Now, that’s not to say that raw data access and writing SQL don’t have their place. It’s about enabling product and marketing to answer 90% of the questions they have themselves in an analytics platform. The really exciting, complex stuff — the other 10% — is still incredibly important, and it’s where your data scientists can shine.
Your data scientists waste time on “janitor work”
Choosing to build analytics means that your data scientists and engineers do more grunt work, and less core data science work. As Porterfield says, “Data teams too often create bottlenecks for the rest of the company. IT shouldn’t be doing the work of librarians, retrieving and interpreting data for those requesting it.”
Choosing to build analytics means that your data scientists do more grunt work, and less data science work.
In addition, engineers will need to spend time building and maintaining the data pipeline infrastructure over time. All of that data “janitor work” is a big time suck; in fact, data munging takes up 50-80% of data scientists’ time.
Instead, imagine a scenario where the data pipeline and infrastructure is completely taken care of by a third party. No one has to spend time or money to constantly maintain it, and on top of that, everyone can answer their own questions. Think about how much time your data scientists now have to focus on complex insights and problems.
Still thinking about it?
Whether you’re evaluating an in-house or third-party platform, here are a few questions to ask yourself:
- Who in your company needs access to this data?
- For those people, does this system make it easy for them to explore the data ad-hoc, visualize the data, and develop their own insights?
- (This one is specifically for evaluating third-party systems). Can you access the raw data, and in what format? Does it require running custom scripts and data cleanup to extract this data yourself and get it in a query-ready format, or is there an option for data pipeline and warehousing?
An alternative to building in-house
If you’re considering a third-party analytics solution, you probably already know that there are a ton to choose from. Many of you may be familiar with self-service analytics tools like Google Analytics and Mixpanel. While these meet the basic needs of the non-technical end user, you can’t dig very deep, which means additional custom analysis will be required. However, actually getting the raw data out to do that analysis is a huge pain; you’ll either need to devote resources to extracting and transforming this data, or collect the same data separately into a Redshift cluster — neither of which is an ideal setup. You deserve better.

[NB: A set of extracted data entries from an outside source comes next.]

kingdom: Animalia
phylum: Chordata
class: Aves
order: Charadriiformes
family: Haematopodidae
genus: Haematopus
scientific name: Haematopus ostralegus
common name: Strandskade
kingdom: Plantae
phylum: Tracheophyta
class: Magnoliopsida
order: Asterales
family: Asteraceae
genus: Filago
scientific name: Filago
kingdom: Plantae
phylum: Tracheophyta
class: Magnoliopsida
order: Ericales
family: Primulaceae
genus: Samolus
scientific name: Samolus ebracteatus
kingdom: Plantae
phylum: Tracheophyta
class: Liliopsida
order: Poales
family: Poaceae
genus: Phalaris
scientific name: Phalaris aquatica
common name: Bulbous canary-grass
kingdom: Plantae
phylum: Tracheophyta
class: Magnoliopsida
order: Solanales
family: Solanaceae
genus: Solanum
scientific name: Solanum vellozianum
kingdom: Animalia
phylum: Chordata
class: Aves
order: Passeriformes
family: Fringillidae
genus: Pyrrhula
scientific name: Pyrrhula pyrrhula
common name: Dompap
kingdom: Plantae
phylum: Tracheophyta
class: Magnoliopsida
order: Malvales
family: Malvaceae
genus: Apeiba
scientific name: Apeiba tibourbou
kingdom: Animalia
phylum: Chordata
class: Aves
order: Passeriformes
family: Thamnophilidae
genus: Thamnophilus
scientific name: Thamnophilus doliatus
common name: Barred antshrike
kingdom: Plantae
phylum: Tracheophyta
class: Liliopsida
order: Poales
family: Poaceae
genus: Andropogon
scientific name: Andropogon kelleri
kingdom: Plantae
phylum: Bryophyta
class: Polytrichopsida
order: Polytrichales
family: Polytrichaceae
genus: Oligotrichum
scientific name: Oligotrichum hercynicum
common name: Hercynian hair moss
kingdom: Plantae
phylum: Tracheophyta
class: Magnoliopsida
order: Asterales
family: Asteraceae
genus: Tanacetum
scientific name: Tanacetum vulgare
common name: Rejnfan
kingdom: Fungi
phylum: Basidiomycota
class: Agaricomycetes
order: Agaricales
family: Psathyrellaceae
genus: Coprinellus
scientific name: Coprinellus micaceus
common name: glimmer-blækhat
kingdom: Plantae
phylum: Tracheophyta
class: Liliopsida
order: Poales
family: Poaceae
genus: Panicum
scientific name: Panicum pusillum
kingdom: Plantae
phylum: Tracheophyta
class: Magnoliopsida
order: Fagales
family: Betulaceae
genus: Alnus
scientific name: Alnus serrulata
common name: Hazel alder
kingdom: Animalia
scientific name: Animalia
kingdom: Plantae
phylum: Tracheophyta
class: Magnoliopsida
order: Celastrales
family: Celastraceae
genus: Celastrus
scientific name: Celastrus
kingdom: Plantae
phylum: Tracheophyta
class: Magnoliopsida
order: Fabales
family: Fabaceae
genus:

Unlike other analytics solutions, Amplitude combines a flexible, intuitive analytics platform with raw SQL access via Redshift. This gives you the flexibility to work with the data however you want. Your marketing and product teams can use the Amplitude interface to answer the vast majority of their questions and track their core metrics. At the same time, you get instant access to your data in a dedicated Redshift cluster that we maintain – all you have to do is log in. You can connect any SQL editor or visualization tool on top of your cluster, like Wagon, Looker, or Mode.
Create a culture of data
I don’t think I need to convince anyone on the importance of making sound business decisions based off data insights. But is your company currently set up to do that? Does everyone have access to data? Can they understand what the data means for their own goals as well as the company’s core metrics?
Your choice of analytics platform, whether you’re building in-house or buying third-party, has huge ripple effects on how your company operates, and ultimately on your company’s success.